Previsível. Índia, Gandhi, não-violência...

 

Há um estereótipo sobre a Índia que a apresenta  como um país místico, de plena paz e espiritualidade, mas é óbvio que  não é bem assim (leia do mesmo autor A Questão Islâmica). Aliás, a humanidade do mundo todo é violenta, seja no trânsito, nas filas de banco, nos restaurantes, em atos ou pensamentos. Reflita. Se soubéssemos a violência a qual são submetidos certos animais que insistimos em comer, é provável que repensaríamos nosso cardápio. Nike, IBM, Monsanto, Du Pont, Dow e outras tantas marcas de quem compramos ou apoiamos promovem (ou promoveram) a violência em seus mais variados aspectos. Sem dúvida, a violência faz parte do nosso currículo. Mas é mais confortável omitir esta graduação.

 

Fato verídico, nomes omitidos. Pois bem que num belo final de semana de abril, tranqüilo e sossegado, um  antigo desafeto reaparece com suas ações belicosas. De minha parte, agarrei bem com as mãos todas as pedras que podia, e não via o momento oportuno de derrubar o que na Índia antiga chamávamos  de rakshasa, ou demônio. Afinal, quem mais estaria com a razão do que eu próprio!?

 

Longe de mim querer tirar o lugar destes autores que ganham dinheiro escrevendo auto-ajuda. Confesso até que na adolescência li avidamente um destes, pioneiro talvez, o muito famoso e norte-americano Dale Carnegie. Fiquei tremendamente impressionado com os exercícios de auto-controle, auto-observação, tolerância e etc. que ele apresentava, inclusive algo que iria rever anos mais tarde nas próprias técnicas de yoga. Hoje não tenho mais interesse neste tipo de literatura, mas o que se segue, para meu demérito como escritor, bem que poderia ilustrar um destes livros.

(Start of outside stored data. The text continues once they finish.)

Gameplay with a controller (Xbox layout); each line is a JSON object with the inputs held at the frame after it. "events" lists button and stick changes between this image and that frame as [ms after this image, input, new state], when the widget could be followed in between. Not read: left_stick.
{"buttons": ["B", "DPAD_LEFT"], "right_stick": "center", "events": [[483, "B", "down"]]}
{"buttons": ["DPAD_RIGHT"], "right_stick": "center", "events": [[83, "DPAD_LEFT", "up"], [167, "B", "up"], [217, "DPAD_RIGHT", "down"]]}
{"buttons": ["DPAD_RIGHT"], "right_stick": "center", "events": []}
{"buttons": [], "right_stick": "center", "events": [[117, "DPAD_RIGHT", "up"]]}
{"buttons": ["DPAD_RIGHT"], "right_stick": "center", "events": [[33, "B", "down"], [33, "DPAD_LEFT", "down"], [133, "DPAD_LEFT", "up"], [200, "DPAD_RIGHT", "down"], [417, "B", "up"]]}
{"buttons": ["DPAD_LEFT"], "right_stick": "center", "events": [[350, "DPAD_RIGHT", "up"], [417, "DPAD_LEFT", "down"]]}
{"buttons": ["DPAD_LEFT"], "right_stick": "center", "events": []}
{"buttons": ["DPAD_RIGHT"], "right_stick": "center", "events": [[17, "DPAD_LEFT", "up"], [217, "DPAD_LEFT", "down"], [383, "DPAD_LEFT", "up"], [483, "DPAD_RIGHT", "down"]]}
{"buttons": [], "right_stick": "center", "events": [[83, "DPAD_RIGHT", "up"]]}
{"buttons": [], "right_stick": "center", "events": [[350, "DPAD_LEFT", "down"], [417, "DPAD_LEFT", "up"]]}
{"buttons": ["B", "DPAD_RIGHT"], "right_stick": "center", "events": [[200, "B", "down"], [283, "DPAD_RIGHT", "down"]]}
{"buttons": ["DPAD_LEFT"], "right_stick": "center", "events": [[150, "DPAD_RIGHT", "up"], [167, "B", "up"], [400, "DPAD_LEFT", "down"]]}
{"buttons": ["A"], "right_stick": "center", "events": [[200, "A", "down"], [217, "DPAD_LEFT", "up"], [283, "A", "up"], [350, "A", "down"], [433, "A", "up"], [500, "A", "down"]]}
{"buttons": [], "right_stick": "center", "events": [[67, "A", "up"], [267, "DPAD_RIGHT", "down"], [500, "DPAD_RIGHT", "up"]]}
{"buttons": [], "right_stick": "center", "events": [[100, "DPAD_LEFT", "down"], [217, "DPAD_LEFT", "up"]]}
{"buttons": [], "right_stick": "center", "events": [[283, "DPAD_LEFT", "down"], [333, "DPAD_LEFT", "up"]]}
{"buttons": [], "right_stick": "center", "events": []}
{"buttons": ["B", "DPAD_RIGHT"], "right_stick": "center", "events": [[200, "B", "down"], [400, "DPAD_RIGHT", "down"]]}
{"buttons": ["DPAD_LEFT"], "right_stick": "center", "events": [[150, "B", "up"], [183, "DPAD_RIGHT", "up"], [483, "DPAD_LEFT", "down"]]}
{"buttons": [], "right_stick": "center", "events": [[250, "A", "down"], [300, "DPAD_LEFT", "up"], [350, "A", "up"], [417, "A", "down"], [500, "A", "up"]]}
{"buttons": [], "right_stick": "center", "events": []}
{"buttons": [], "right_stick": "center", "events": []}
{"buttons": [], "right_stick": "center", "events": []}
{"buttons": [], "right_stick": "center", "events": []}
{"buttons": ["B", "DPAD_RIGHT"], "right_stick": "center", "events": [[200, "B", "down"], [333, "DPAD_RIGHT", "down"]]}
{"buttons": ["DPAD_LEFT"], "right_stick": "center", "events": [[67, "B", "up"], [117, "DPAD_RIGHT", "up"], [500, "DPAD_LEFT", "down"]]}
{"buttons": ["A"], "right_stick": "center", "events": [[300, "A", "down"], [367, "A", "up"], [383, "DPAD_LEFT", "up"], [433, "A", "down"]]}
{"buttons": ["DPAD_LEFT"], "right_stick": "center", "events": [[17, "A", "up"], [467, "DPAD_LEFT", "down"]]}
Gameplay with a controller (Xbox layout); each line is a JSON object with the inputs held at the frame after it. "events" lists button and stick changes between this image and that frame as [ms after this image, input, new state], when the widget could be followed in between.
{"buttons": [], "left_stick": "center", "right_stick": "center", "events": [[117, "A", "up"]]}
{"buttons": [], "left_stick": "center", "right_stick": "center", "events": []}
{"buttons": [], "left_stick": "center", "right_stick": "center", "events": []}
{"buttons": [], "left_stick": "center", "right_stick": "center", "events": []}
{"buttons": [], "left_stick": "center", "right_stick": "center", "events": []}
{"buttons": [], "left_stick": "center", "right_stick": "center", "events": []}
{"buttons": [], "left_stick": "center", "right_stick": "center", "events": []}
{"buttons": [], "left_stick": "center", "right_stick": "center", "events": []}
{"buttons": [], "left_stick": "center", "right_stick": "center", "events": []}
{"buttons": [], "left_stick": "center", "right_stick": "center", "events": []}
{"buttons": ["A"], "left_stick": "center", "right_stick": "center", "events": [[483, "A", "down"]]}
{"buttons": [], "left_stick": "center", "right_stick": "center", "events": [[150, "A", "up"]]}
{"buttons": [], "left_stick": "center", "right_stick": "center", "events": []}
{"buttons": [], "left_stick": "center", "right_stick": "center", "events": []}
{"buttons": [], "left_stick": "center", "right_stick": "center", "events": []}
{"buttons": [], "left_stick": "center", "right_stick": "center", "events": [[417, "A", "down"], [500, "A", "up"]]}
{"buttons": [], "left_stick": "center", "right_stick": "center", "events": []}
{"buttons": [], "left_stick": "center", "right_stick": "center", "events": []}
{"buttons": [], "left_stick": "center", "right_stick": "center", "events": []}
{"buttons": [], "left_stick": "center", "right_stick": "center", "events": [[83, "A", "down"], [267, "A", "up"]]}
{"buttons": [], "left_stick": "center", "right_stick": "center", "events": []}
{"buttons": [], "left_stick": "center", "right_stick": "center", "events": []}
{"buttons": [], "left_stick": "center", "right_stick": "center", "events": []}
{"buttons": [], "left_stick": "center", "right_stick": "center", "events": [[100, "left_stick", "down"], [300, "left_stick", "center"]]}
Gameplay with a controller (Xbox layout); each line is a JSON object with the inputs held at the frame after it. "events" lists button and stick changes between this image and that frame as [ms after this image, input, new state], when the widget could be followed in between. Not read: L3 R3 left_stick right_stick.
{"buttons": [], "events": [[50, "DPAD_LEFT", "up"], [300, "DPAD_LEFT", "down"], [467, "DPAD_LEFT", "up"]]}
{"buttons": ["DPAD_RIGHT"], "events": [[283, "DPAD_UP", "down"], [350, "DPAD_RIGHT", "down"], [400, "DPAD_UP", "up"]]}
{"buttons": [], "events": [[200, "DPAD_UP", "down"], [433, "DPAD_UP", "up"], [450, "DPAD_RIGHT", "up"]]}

O rakshasa não havia honrado o poder da palavra dada por ele, tão caro aos indianos. Pandit Garam, o furioso, angariava exércitos. Lembrou-se dos Pandavas, guerreiros do bem do grande épico Mahabharata. Arjuna, um dos cinco Pandavas, certa feita havia ganho sua esposa (?) num concurso de arco e flecha. Ao chegar em casa, apresentou-a à sua mãe, Kunti, que estava de costas, da seguinte maneira: "Veja o que ganhei no concurso, mãe!". E esta, sem virar, disse-lhe: "Divida com os seus irmãos". Uma vez tendo percebido o que havia dito, Kunti se desculpou humildemente com a nora, entretanto, já havia proferido sua sentença, e dado o poder da palavra, a moça teve uma vida um tanto agitada, podemos dizer.

 

Fui então, encontrar-me com o demônio. Na ânsia por aumentar o meu poderio, acabei chamando, por engano, Gandhi. Tenho andado lendo um pouco sobre esse senhor, e sem dúvida suas considerações sobre a não-violência (a qual chamamos de ahimsa) acabaram reverberando em mim naquele momento crucial.

 

Percebi que se quisesse um acordo, e se quisesse um pouco de sossego, deveria me livrar dos espectros bélicos que trazia na mochila.

 

Assim, um abraço inusitado, o saber ouvir e palavras de compreensão transformaram minha batalha num encontro de pessoas que ainda estão resolvendo seus karmas, e que vão continuar, mas cada um compreendendo a importância do outro em todo o processo. São estas as situações, das quais normalmente fugimos, que nos apresentam grandes possibilidades de crescimento interno. Não nos damos conta do poder de sabedoria de cada pessoa que cruza o nosso caminho, todos os dias. Há uma prática budista que honra cada ser que encontramos como um grande mestre. A nossa tarefa é descobrir a lição.

 

Pandit voltou pra casa leve, contente em haver descoberto que a não-violência, em todas as suas formas, seria a partir de então a sua grande arma. E pôde então, finalmente, dormir.

 

 

Ganges

 

O Ganga é o nosso rio, todos o conhecem. Escadarias imensas com gente em rituais matinais. Vida, cremações, purificação, sujeira e morte. O rio que serve pra tudo. Pois bem, relendo um poeta brasileiro já falecido, descobri que falamos línguas idênticas, não importa o rio, não importa o continente:

 

o rio corre; e assim viver para o rio

vale não só ser corrido pelo tempo:

o rio o corre; e pois que com sua água,

viver vale suicidar-se, todo o tempo.